O ambiente hostil e a insegurança pessoal
O professor de filosofia Marco Aurélio Sousa Alves, da UFSJ, que está na Rutgers University (Nova Jersey) em um pós-doutorado, relata ter encontrado um país muito diferente daquele onde morou há dez anos.
“Os próprios americanos, ou seja, a academia, de forma geral, se sente atacada pelo governo. As universidades estão sendo atacadas, estão cortando verbas deles”, disse Alves. Ele explica que o estrangeiro é ainda mais vulnerável devido aos ataques aos imigrantes, o que o faz sentir inseguro até mesmo de falar português na rua. “Tenho um receio que eu não tinha antes, de ser um estrangeiro falando uma língua latina nesse país. A sensação é de que eles querem mandar esse povo embora. Virou uma caça às bruxas”.

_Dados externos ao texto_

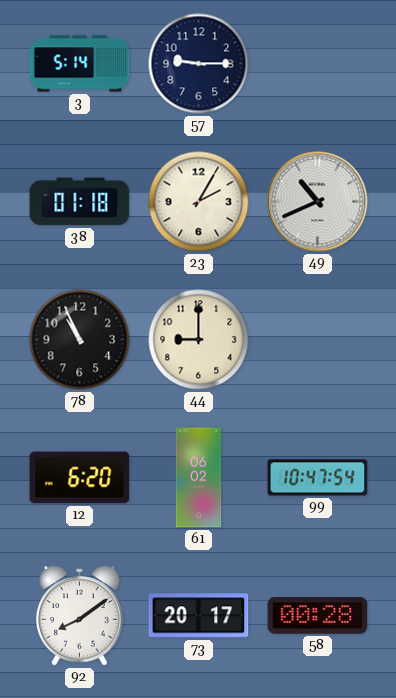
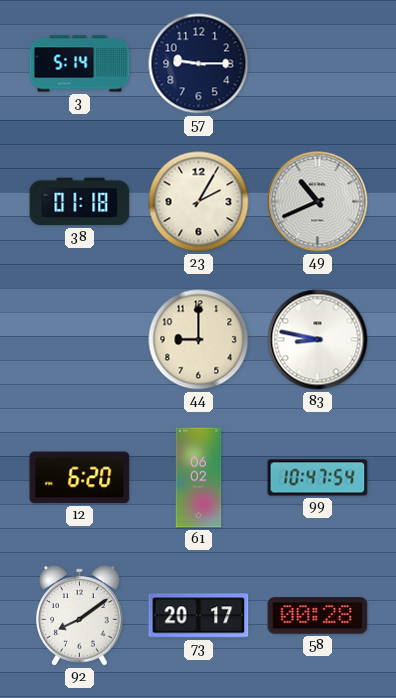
78: 10:56 -> none
83: none -> 8:47
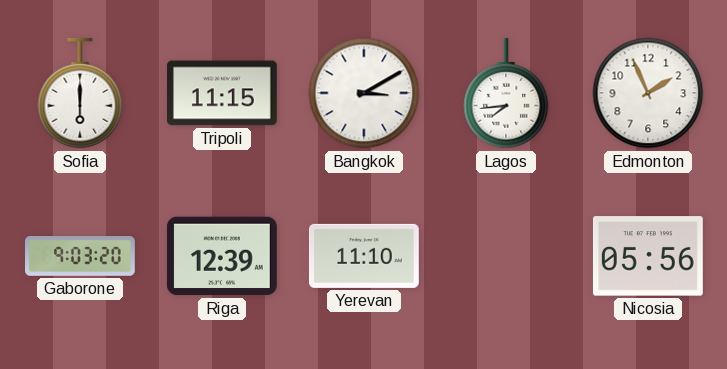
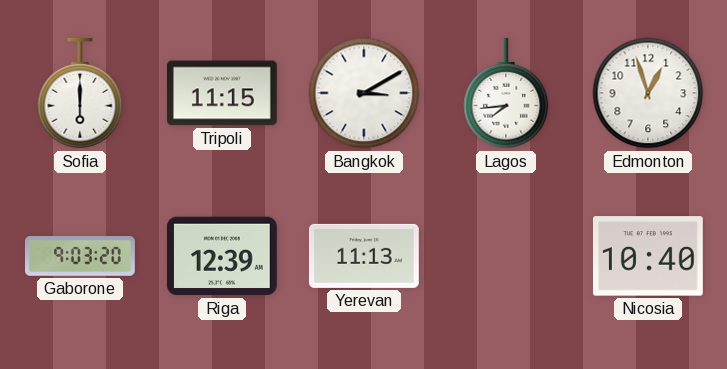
Edmonton: 1:56 -> 12:57
Yerevan: 11:10 -> 11:13
Nicosia: 05:56 -> 10:40
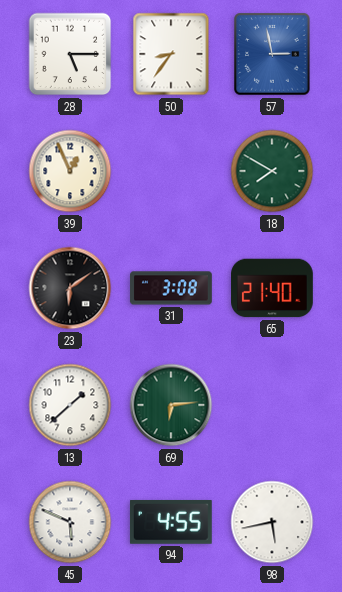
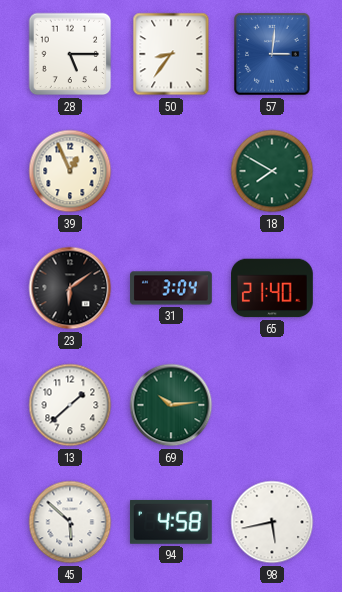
57: 2:58 -> 3:01
31: 3:08 -> 3:04
69: 6:14 -> 10:14
45: 5:49 -> 5:52
94: 4:55 -> 4:58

Apesar disso, Alves elogia o tratamento recebido dentro da universidade, que tem demonstrado preocupação com o bem-estar dos pesquisadores. Ele ressalta a importância dos EUA em sua área de estudo, filosofia da mente e da consciência, onde as universidades americanas abrigam os melhores pesquisadores e a maior parte da produção de qualidade mundial.
Suspensão de bolsas e dificuldades para a pós-graduação
O estudante de mestrado em filosofia na UFMG, Victor Angelucci, viu seus planos de doutorado nos EUA frustrados. Ele procurou a Fullbright Brasil, que até o ano passado concedia bolsas para doutorado pleno em sua área, mas foi informado que o programa havia sido suspenso.

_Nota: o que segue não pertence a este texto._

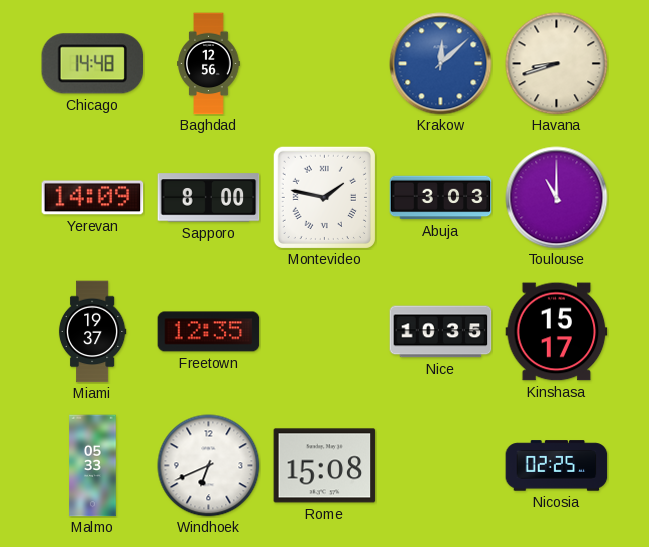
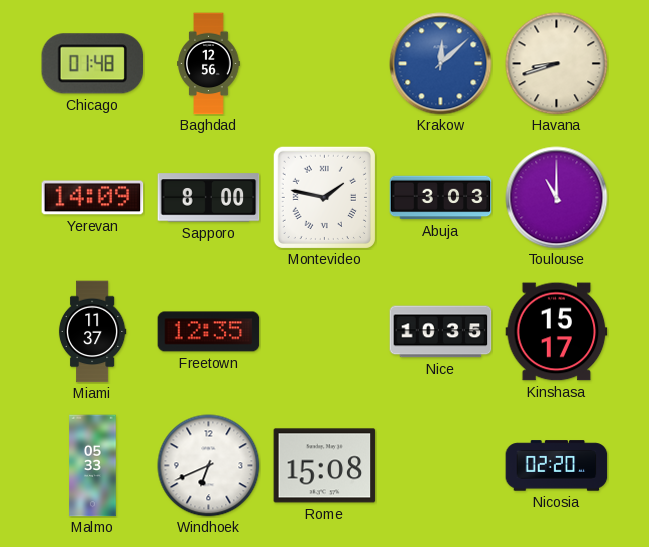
Chicago: 14:48 -> 01:48
Miami: 19:37 -> 11:37
Nicosia: 02:25 -> 02:20
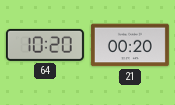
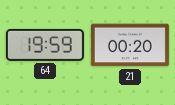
64: 10:20 -> 19:59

Para Angelucci, essa suspensão é uma “perda tremenda para o Brasil”, já que os EUA são líderes mundiais em filosofia. O diretor executivo da Fullbright Brasil, Luiz Loureiro, justificou a mudança como uma “necessidade derivada da evolução do ambiente acadêmico”, mencionando a diminuição de candidatos qualificados para o doutorado pleno e o aumento na demanda por doutorado sanduíche, o que levou a organização a duplicar a oferta nesta modalidade.
A suspensão de bolsas também afetou o professor de direito da PUC-RS, Augusto Jobim, que teve sua ida como professor visitante cancelada no início do ano. Jobim, que pesquisa a ascensão da extrema direita e o fascismo no Brasil, havia sido pré-aprovado para o Fullbright Award, mas teve a aprovação final negada após a posse de Trump, com a Fullbright Brasil citando “novas diretrizes do Governo Americano”.
“Tem que pensar literalmente no plano B, como a Denise [Carvalho, da Capes] falou”, defende Jobim, que relatou que seus alunos já estão buscando alternativas em outros países, como Reino Unido e Itália.
Pesquisa de temas sensíveis e acesso a arquivos
A professora de história da UnB, Laura de Oliveira Sangiovanni, pesquisa as relações Brasil-EUA, com foco em temas considerados sensíveis, como o financiamento de publicações anticomunistas na Guerra Fria e supostos testes de armas biológicas americanas na Amazônia.
Laura, que aguarda o resultado de uma bolsa de pós-doutorado nos EUA, expressa preocupação com a obtenção do visto e o acesso a arquivos. Ela teme “passar por algum tipo de constrangimento na imigração ou mesmo nos arquivos”, mesmo cumprindo as determinações legais.
“Se a gente não consegue seguir avançando nas pesquisas sobre a presença americana no Brasil e na América Latina… isso representa não só um atraso, um retrocesso do ponto de vista do desenvolvimento da ciência, mas isso também nos fragiliza politicamente”, pondera.
Apesar das barreiras, a pesquisadora não planeja desistir. Ela acredita que a situação pode fortalecer “narrativas de uma perspectiva periférica” e incentivar o uso de outras fontes, como arquivos no Brasil e na América Latina.